## [Description of the task]
What you write must match the records exactly, except for the images, which are left out.

⁂

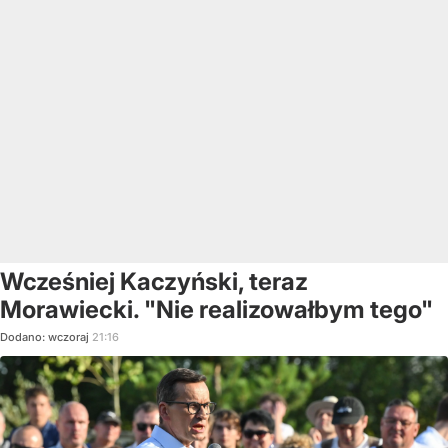
Wcześniej Kaczyński, teraz
Morawiecki. "Nie realizowałbym tego"
Dodano:
wczoraj
21:16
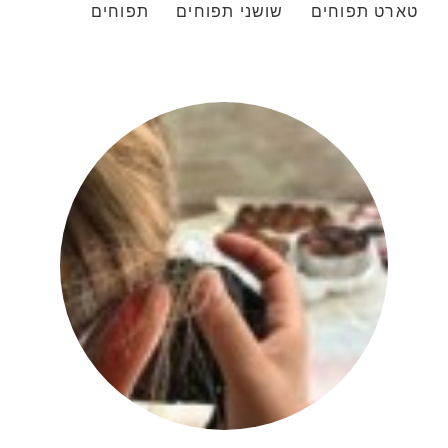
טארט תפוחים
שושני תפוחים
תפוחים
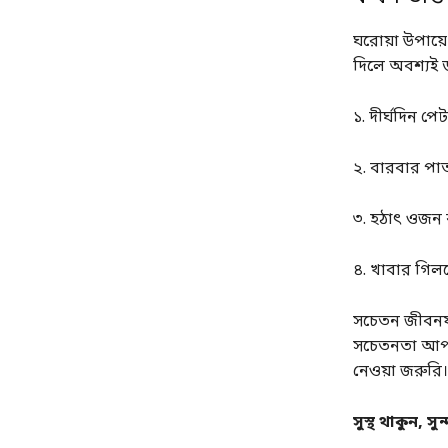
ঘরোয়া উপায়ে
দিলে অবশ্যই ড
১. দীর্ঘদিন পে
২. বারবার পাত
৩. হঠাৎ ওজন 
৪. খাবার গিলত
সচেতন জীবনযা
সচেতনতা আপনাক
নেওয়া জরুরি।
সুস্থ থাকুন, 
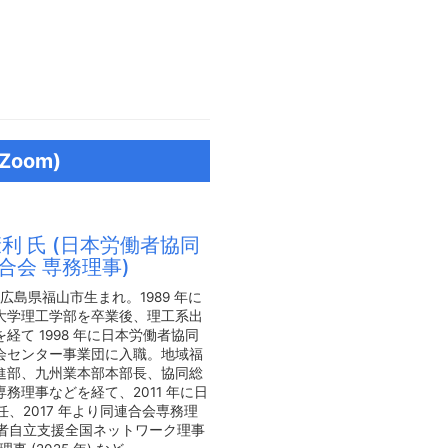
oom)
康利 氏 (日本労働者協同
合会 専務理事)
年、広島県福山市生まれ。1989 年に
大学理工学部を卒業後、理工系出
経て 1998 年に日本労働者協同
会センター事業団に入職。地域福
進部、九州業本部本部長、協同総
務理事などを経て、2011 年に日
、2017 年より同連合会専務理
者自立支援全国ネットワーク理事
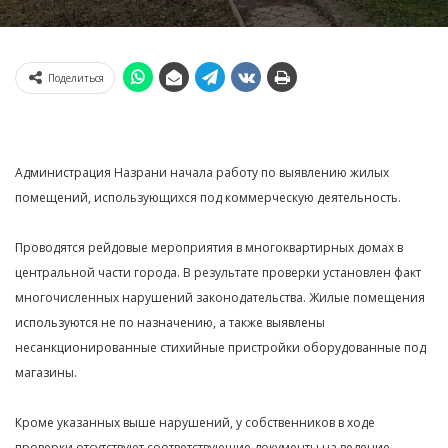
Поделиться
Администрация Назрани начала работу по выявлению жилых
помещений, использующихся под коммерческую деятельность.
Проводятся рейдовые мероприятия в многоквартирных домах в
центральной части города. В результате проверки установлен факт
многочисленных нарушений законодательства. Жилые помещения
используются не по назначению, а также выявлены
несанкционированные стихийные пристройки оборудованные под
магазины.
Кроме указанных выше нарушений, у собственников в ходе
проверки отсутствуют соответствующие документы на ведение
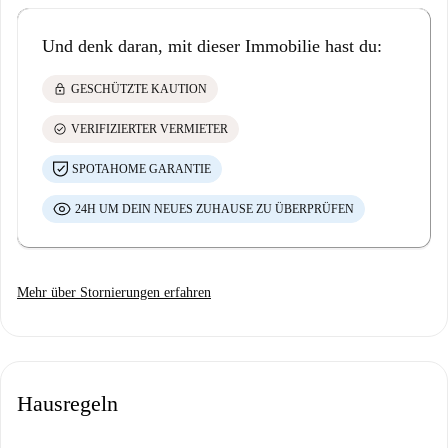
Und denk daran, mit dieser Immobilie hast du:
lock
GESCHÜTZTE KAUTION
check_circle
VERIFIZIERTER VERMIETER
SPOTAHOME GARANTIE
24H UM DEIN NEUES ZUHAUSE ZU ÜBERPRÜFEN
Mehr über Stornierungen erfahren
Hausregeln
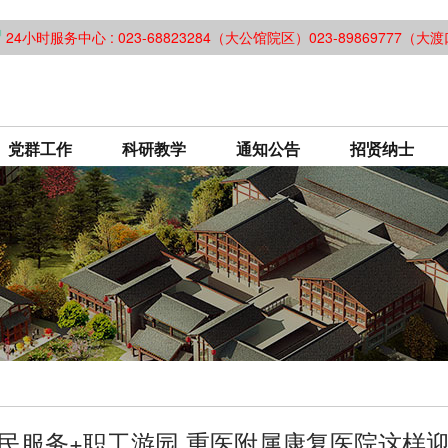
24小时服务中心 : 023-68823284（大公馆院区）023-89869777（
党群工作
科研教学
通知公告
招贤纳士
惠民服务+职工游园 重医附属康复医院这样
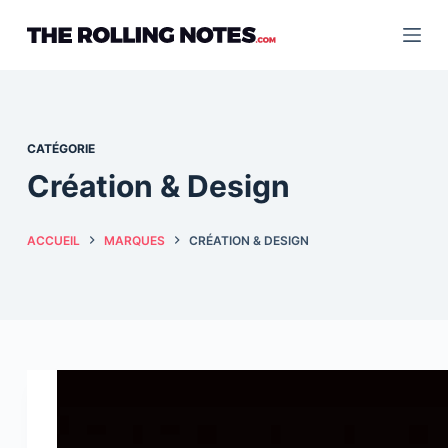
Passer
au
contenu
CATÉGORIE
Création & Design
ACCUEIL
MARQUES
CRÉATION & DESIGN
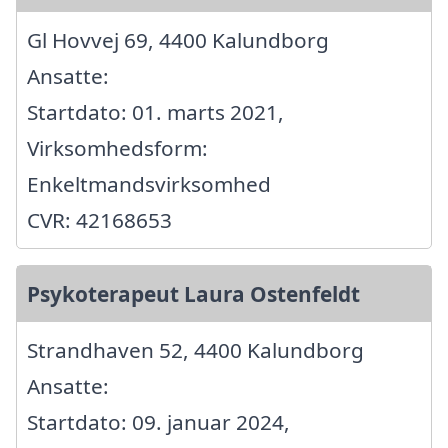
Gl Hovvej 69, 4400 Kalundborg
Ansatte:
Startdato: 01. marts 2021,
Virksomhedsform:
Enkeltmandsvirksomhed
CVR: 42168653
Psykoterapeut Laura Ostenfeldt
Strandhaven 52, 4400 Kalundborg
Ansatte:
Startdato: 09. januar 2024,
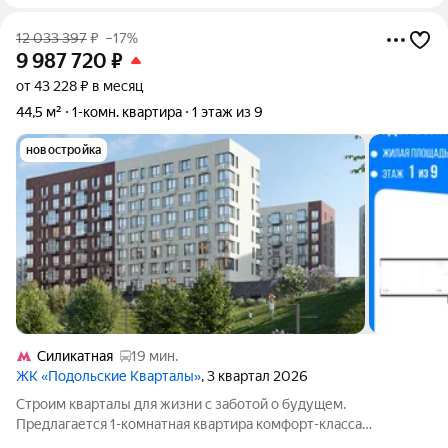
12 033 397
₽
–17%
9 987 720
₽
от 43 228 ₽ в месяц
44,5 м²
1-комн. квартира
1 этаж из 9
новостройка
Силикатная
19 мин.
ЖК «Подольские Кварталы»
, 3 квартал 2026
Строим кварталы для жизни с заботой о будущем.
Предлагается 1-комнатная квартира комфорт-класса
площадью 44.48 кв.м в Подольские Кварталы, корпус 4КВ на 1-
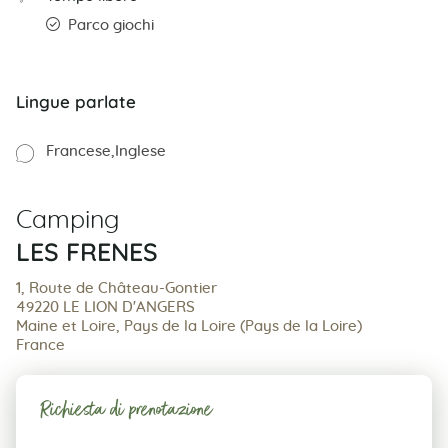
Parco giochi
Lingue parlate
Francese
Inglese
Camping
LES FRENES
1, Route de Château-Gontier
49220 LE LION D'ANGERS
Maine et Loire, Pays de la Loire (Pays de la Loire)
France
Richiesta di prenotazione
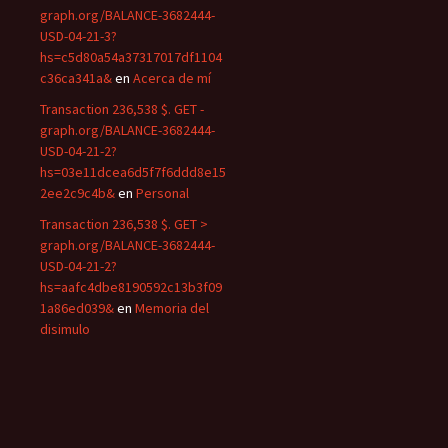
graph.org/BALANCE-3682444-
USD-04-21-3?
hs=c5d80a54a37317017df1104
c36ca341a&
en
Acerca de mí
Transaction 236,538 $. GET -
graph.org/BALANCE-3682444-
USD-04-21-2?
hs=03e11dcea6d5f7f6ddd8e15
2ee2c9c4b&
en
Personal
Transaction 236,538 $. GET >
graph.org/BALANCE-3682444-
USD-04-21-2?
hs=aafc4dbe8190592c13b3f09
1a86ed039&
en
Memoria del
disimulo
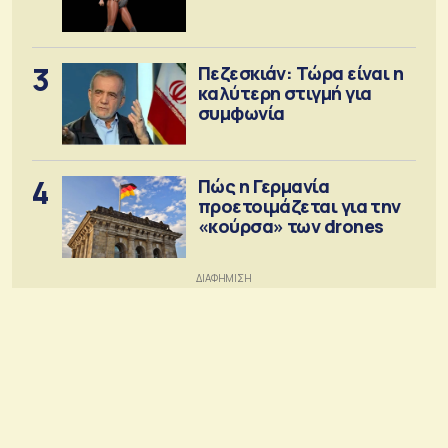
3
Πεζεσκιάν: Τώρα είναι η
καλύτερη στιγμή για
συμφωνία
4
Πώς η Γερμανία
προετοιμάζεται για την
«κούρσα» των drones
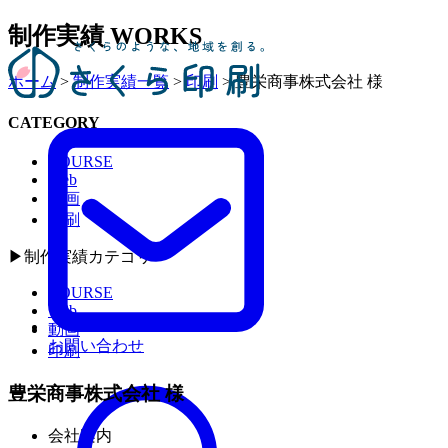
制作実績
WORKS
ホーム
>
制作実績一覧
>
印刷
>
豊栄商事株式会社 様
CATEGORY
COURSE
Web
動画
印刷
▶︎制作実績カテゴリー
COURSE
Web
動画
お問い合わせ
印刷
豊栄商事株式会社 様
会社案内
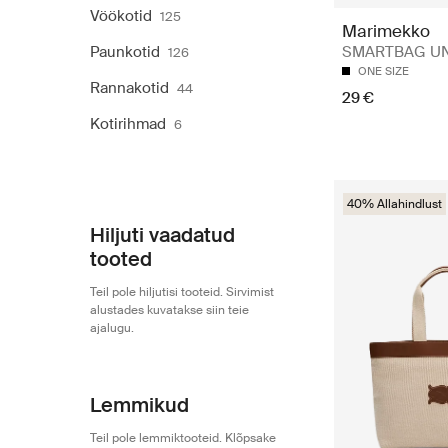
Vöökotid
125
Marimekko
Paunkotid
SMARTBAG U
126
ONE SIZE
Rannakotid
44
29 €
Kotirihmad
6
40% Allahindlust
Hiljuti vaadatud
tooted
Teil pole hiljutisi tooteid. Sirvimist
alustades kuvatakse siin teie
ajalugu.
Lemmikud
Teil pole lemmiktooteid. Klõpsake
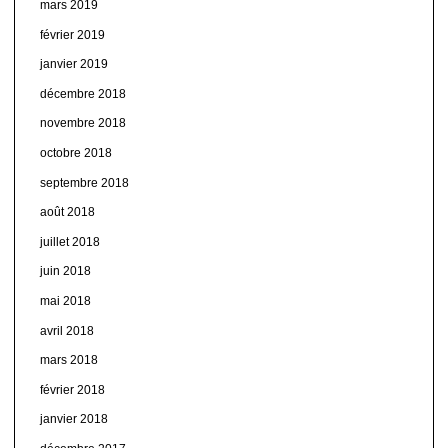
mars 2019
février 2019
janvier 2019
décembre 2018
novembre 2018
octobre 2018
septembre 2018
août 2018
juillet 2018
juin 2018
mai 2018
avril 2018
mars 2018
février 2018
janvier 2018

⁂

## [Exercise response]
Wcześniej Kaczyński, teraz
Morawiecki. "Nie realizowałbym tego"
Dodano:
wczoraj
21:16
טארט תפוחים
שושני תפוחים
תפוחים
ঘরোয়া উপায়ে
দিলে অবশ্যই ড
১. দীর্ঘদিন পে
২. বারবার পাত
৩. হঠাৎ ওজন 
৪. খাবার গিলত
সচেতন জীবনযা
সচেতনতা আপনাক
নেওয়া জরুরি।
সুস্থ থাকুন, 
oom)
康利 氏 (日本労働者協同
合会 専務理事)
年、広島県福山市生まれ。1989 年に
大学理工学部を卒業後、理工系出
経て 1998 年に日本労働者協同
会センター事業団に入職。地域福
進部、九州業本部本部長、協同総
務理事などを経て、2011 年に日
、2017 年より同連合会専務理
者自立支援全国ネットワーク理事
Поделиться
Администрация Назрани начала работу по выявлению жилых
помещений, использующихся под коммерческую деятельность.
Проводятся рейдовые мероприятия в многоквартирных домах в
центральной части города. В результате проверки установлен факт
многочисленных нарушений законодательства. Жилые помещения
используются не по назначению, а также выявлены
несанкционированные стихийные пристройки оборудованные под
магазины.
Кроме указанных выше нарушений, у собственников в ходе
проверки отсутствуют соответствующие документы на ведение
Und denk daran, mit dieser Immobilie hast du:
lock
GESCHÜTZTE KAUTION
check_circle
VERIFIZIERTER VERMIETER
SPOTAHOME GARANTIE
24H UM DEIN NEUES ZUHAUSE ZU ÜBERPRÜFEN
Mehr über Stornierungen erfahren
Hausregeln
24小时服务中心 : 023-68823284（大公馆院区）023-89869777（
党群工作
科研教学
通知公告
招贤纳士
惠民服务+职工游园 重医附属康复医院这样
Passer
au
contenu
CATÉGORIE
Création & Design
ACCUEIL
MARQUES
CRÉATION & DESIGN
Gl Hovvej 69, 4400 Kalundborg
Ansatte:
Startdato: 01. marts 2021,
Virksomhedsform:
Enkeltmandsvirksomhed
CVR: 42168653
Psykoterapeut Laura Ostenfeldt
Strandhaven 52, 4400 Kalundborg
Ansatte:
Startdato: 09. januar 2024,
12 033 397
₽
–17%
9 987 720
₽
от 43 228 ₽ в месяц
44,5 м²
1-комн. квартира
1 этаж из 9
новостройка
Силикатная
19 мин.
ЖК «Подольские Кварталы»
, 3 квартал 2026
Строим кварталы для жизни с заботой о будущем.
Предлагается 1-комнатная квартира комфорт-класса
площадью 44.48 кв.м в Подольские Кварталы, корпус 4КВ на 1-
Parco giochi
Lingue parlate
Francese
Inglese
Camping
LES FRENES
1, Route de Château-Gontier
49220 LE LION D'ANGERS
Maine et Loire, Pays de la Loire (Pays de la Loire)
France
Richiesta di prenotazione
graph.org/BALANCE-3682444-
USD-04-21-3?
hs=c5d80a54a37317017df1104
c36ca341a&
en
Acerca de mí
Transaction 236,538 $. GET -
graph.org/BALANCE-3682444-
USD-04-21-2?
hs=03e11dcea6d5f7f6ddd8e15
2ee2c9c4b&
en
Personal
Transaction 236,538 $. GET >
graph.org/BALANCE-3682444-
USD-04-21-2?
hs=aafc4dbe8190592c13b3f09
1a86ed039&
en
Memoria del
disimulo
3
Πεζεσκιάν: Τώρα είναι η
καλύτερη στιγμή για
συμφωνία
4
Πώς η Γερμανία
προετοιμάζεται για την
«κούρσα» των drones
制作実績
WORKS
ホーム
>
制作実績一覧
>
印刷
>
豊栄商事株式会社 様
CATEGORY
COURSE
Web
動画
印刷
▶︎制作実績カテゴリー
COURSE
Web
動画
お問い合わせ
印刷
豊栄商事株式会社 様
会社案内
Vöökotid
125
Marimekko
Paunkotid
SMARTBAG U
126
ONE SIZE
Rannakotid
44
29 €
Kotirihmad
6
40% Allahindlust
Hiljuti vaadatud
tooted
Teil pole hiljutisi tooteid. Sirvimist
alustades kuvatakse siin teie
ajalugu.
Lemmikud
Teil pole lemmiktooteid. Klõpsake
mars 2019
février 2019
janvier 2019
décembre 2018
novembre 2018
octobre 2018
septembre 2018
août 2018
juillet 2018
juin 2018
mai 2018
avril 2018
mars 2018
février 2018
janvier 2018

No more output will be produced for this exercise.